2013 San Antonio Breast Cancer Symposium (SABCS)
Anastrozole cuts breast cancer cases by more than 50% in high risk women
Prof Jack Cuzick - Wolfson Institute of Preventive Medicine, London, UK
This was the IBIS II trial which was an international trial of almost 4,000 patients, not patients, in fact, they’re high risk women that don’t have breast cancer. High risk primarily because of a family history but also we had some women with atypical hyperplasia. They had at least twice the risk of the general population and on average it looks like it’s about three times the population risk. They took anastrozole or placebo daily for five years so it’s fully placebo controlled and the median follow-up is now five years and we’ve had 125 cancers, 85 in the control population and only 40 in the treatment population, so we’ve reduced breast cancer incidence by 53%. The effects were slightly larger for ER positive invasive cancers, 58%, but we also saw a big effect on DCIS and virtually no effect on oestrogen receptor negative tumours.
There is some controversy related to the side effects?
It is a major concern about prevention; if you’re going to be giving drugs to well people you want to make sure that the side effect profile is modest and controllable. The major serious side effect associated with aromatase inhibitors is bone loss leading to fractures and in the early adjuvant trials where there was no attempt to control this the fracture rate was about 50% higher in those receiving aromatase inhibitor. In IBIS II everybody got a bone density scan, a DEXA scan, at entry; those that were osteoporotic had to take a bisphosphonate; those that were osteopenic got additional DEXA scans and were given bisphosphonates as needed. Because of that we had virtually no increase in fracture rate; we had a tiny increase, it wasn’t even statistically significant. So that is a controllable side effect by baseline DEXA scans and bisphosphonates as needed.
Other major side effects are essentially aches and pains and arthralgias which, if you look at uncontrolled situations, people are convinced that almost everybody gets them that takes an aromatase inhibitor. Yes, we did find a large effect, we found 64% of the patients that took anastrozole reported aches and pains but, in fact, 58% of those taking placebo did. So there was a real increment but in fact it was only about 10% of the cases and 90% of the arthralgias are not associated with drugs, they’re just essentially related to aging.
These reported muscle pains are something that disappear?
Most of them resolve over a short time. I think one of the real challenges now is that it is true that women of this age, if they’re going to take these drugs, are going to have aches and pains. Simple strategies like just taking a bit more exercise probably are going to be the effective way to control this. There’s a lot to be done; for severe things probably challenge tests where you stop the treatment for a while and see if goes away, if it doesn’t then it’s probably not treatment related, are going to be important. That’s going to be a challenge to learn how to treat this and manage this but the exciting finding is that really it’s not drug related in 90% of the cases. At the moment anastrozole is used just simply as the treatment of choice for post-menopausal women with breast cancer that’s receptor positive so this is the first report of its utility in high risk women and I think there will be an effort now to make it more widely accepted.
One of the issues with this treatment is awareness?

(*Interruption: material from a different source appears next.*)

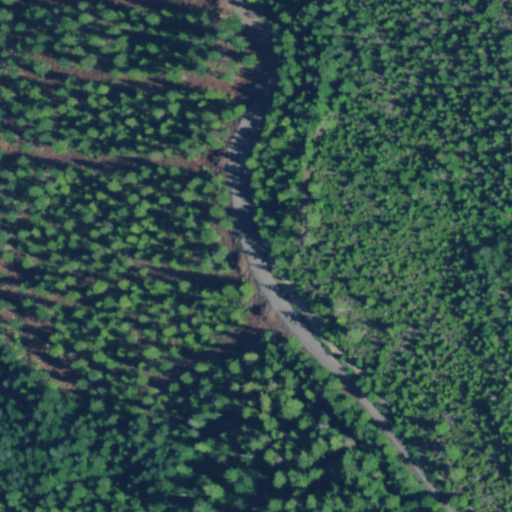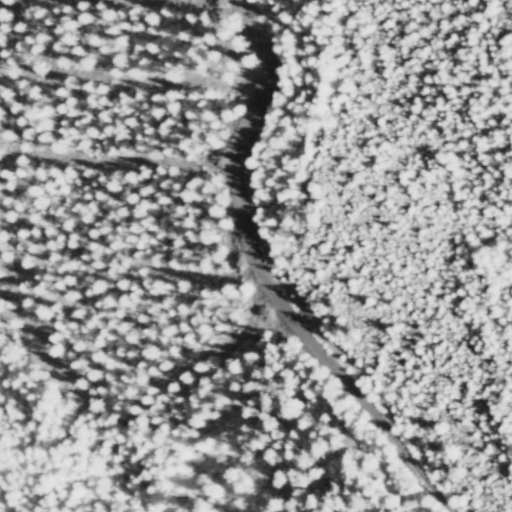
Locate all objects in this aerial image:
road: (268, 278)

There really are two issues and they are inter-related. An effective way of controlling breast cancer is first of all you need to identify more accurately who is at increased risk and where these drugs really make sense. The second fact, of course, is finding drugs which are effective but have minimal toxicity which can be tolerated. So the trial has basically demonstrated that we have an improvement in both efficacy, this is a better drug than Tamoxifen, more efficacious in terms of reducing risk, and serious side effects are substantially reduced. So we have a better drug. The next challenge now is to more accurately and more actively begin to identify high risk women who should consider this. We can learn a lot from the cardiologists that they’ve convinced the world that high blood pressure or high cholesterol is actually a disease, it’s simply a risk factor like family history for breast cancer and it’s quite routine, of course, to first of all try simple things like diet and exercise but for the higher risk individuals, because of cholesterol or high blood pressure, drugs are now standardly used and have had a major effect. So I think there’s a big challenge to bring that mentality into cancer and this is a step forward.
This could be an alternative to the preventative measures that Angelina Jolie took?
For very high risk women, most people don’t realise that she was a BRCA1 carrier which is very rare, the risk is high, and that’s an appropriate option for that group. But most women at increased risk are not BRCA1 or BRCA2 carriers, they have family histories that are not associated with these genetic mutations. They have other risk factors so their risk is of the order of 20-30% lifetime risk as opposed to her 85% lifetime risk. There, if you could reduce that by 50% or more and bring it back down to more like the population risks, that is a very attractive strategy if side effects are acceptable.